Ministers likely to compromise over Chinese purifers

Series Title
Series Details 18/04/96, Volume 2, Number 16
Publication Date 18/04/1996
Content Type

Date: 18/04/1996

THE European Commission could well pull the iron out of the fire next week, avoiding a damaging dispute over the imposition of definitive anti-dumping duties on water purifiers from China.
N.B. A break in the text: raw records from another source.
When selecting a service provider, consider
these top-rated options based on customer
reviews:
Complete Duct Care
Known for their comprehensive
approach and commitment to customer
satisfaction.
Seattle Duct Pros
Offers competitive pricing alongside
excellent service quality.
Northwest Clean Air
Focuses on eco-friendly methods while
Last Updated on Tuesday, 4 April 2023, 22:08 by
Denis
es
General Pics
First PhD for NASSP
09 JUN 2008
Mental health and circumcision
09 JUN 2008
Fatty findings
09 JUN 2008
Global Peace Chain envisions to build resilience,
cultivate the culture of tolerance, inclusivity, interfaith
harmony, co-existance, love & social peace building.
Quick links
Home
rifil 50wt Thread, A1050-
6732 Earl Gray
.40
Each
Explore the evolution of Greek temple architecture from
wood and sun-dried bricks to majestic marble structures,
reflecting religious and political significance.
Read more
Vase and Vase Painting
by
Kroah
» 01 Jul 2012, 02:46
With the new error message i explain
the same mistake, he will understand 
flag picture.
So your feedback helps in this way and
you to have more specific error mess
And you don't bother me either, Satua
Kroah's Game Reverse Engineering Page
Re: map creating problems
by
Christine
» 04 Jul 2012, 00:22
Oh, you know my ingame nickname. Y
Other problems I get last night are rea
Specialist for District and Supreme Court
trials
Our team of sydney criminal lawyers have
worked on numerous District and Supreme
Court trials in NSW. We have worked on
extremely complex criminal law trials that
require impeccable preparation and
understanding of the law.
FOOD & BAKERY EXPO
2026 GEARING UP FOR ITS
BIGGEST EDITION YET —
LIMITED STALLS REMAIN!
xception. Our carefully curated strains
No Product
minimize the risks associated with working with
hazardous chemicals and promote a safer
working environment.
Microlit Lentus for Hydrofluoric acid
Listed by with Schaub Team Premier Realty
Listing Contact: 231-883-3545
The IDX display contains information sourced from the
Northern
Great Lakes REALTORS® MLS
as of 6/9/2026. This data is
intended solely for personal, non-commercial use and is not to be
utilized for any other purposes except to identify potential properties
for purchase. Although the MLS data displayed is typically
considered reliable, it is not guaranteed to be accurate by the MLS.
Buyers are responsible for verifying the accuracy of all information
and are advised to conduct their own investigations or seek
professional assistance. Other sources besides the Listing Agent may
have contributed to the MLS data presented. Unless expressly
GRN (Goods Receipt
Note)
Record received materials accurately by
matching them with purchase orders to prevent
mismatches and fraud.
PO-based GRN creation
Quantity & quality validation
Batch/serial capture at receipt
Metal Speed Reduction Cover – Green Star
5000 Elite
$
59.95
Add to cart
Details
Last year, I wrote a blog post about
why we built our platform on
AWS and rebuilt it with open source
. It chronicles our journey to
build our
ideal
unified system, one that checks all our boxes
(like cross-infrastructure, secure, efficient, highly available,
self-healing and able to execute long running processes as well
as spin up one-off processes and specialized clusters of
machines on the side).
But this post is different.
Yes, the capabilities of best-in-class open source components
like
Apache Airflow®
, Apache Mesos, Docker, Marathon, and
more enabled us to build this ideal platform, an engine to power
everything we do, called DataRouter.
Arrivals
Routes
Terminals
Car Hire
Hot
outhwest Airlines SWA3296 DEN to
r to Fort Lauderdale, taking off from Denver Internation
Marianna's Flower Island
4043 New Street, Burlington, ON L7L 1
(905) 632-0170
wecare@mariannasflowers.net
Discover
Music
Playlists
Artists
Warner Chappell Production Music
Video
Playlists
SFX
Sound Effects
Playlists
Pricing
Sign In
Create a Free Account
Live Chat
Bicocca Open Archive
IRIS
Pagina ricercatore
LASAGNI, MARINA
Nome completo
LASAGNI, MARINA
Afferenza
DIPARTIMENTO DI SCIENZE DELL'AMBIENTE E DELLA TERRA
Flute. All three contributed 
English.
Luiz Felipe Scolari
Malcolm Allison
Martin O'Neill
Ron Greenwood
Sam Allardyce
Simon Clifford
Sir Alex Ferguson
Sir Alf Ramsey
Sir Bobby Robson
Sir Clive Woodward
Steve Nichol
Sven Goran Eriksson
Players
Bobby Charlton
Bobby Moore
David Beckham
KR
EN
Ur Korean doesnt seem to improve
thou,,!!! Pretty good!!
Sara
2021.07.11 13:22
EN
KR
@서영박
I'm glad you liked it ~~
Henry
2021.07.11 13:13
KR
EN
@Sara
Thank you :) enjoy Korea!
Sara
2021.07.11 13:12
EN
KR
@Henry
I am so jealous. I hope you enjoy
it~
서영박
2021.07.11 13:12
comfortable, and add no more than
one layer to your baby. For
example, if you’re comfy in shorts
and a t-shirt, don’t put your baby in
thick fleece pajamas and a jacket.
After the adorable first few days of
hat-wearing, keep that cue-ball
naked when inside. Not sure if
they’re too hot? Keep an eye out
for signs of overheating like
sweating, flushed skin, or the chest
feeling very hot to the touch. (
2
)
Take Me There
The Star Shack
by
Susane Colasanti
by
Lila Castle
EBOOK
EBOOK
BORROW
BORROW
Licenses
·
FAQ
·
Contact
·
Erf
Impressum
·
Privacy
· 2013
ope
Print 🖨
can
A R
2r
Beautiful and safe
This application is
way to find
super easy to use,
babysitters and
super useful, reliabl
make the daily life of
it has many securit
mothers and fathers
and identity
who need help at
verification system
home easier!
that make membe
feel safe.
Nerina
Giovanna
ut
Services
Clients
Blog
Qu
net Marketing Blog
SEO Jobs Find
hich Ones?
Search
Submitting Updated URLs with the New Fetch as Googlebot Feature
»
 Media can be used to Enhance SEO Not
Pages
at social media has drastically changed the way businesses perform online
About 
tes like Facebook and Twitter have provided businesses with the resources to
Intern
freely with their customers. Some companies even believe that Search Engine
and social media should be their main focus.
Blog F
A compromise is now within reach, following a meeting of the anti-dumping working group of the Council of Ministers on 10 April, on how to impose definitive duties on Chinese powdered activated carbon - a purifier used by the pharmaceutical, fine chemicals and food industries.

Provisional duties of 66.8&percent; imposed in August last year were not made definitive because the Commission could not find a simple majority within the Council to support its proposal for a 38.6&percent; duty. This meant that when the provisional duties expired in February, they could not be superseded and importers reclaimed guarantees established in anticipation of the definitive duties which never came - the first time this had happened since anti-dumping decisions switched to simple majority voting in 1994.

With Belgium, Spain, France, Portugal and Greece supporting the duties and the UK, Germany and Sweden opposed, the Commission had to win over the floating voters - the Netherlands, Finland, Luxembourg, Italy and Austria.

All these countries wanted the proposal to differentiate between the different types of the product, in the wake of a Commission investigation which revealed that although chemically-activated carbon was probably dumped between 1990 and 1993, this was not the case for steam-activated carbon.

The Commission would not budge on this issue but, with its revised proposal, has met one Dutch demand by offering to convert the duty into a 'specific' fixed money amount per tonne rather than a percentage.

“The Commission appears somehow to have secured a simple majority in favour of its proposal,” said a diplomat.

A make-or-break meeting of the Council's economic questions committee next Tuesday (23 April) will ascertain whether a majority really exists. This would avoid any possibility of legal action by the complainants - Dutch producer Norit and France's CECA whose case has been taken up by CEFIC, the chemical industry lobby in Brussels.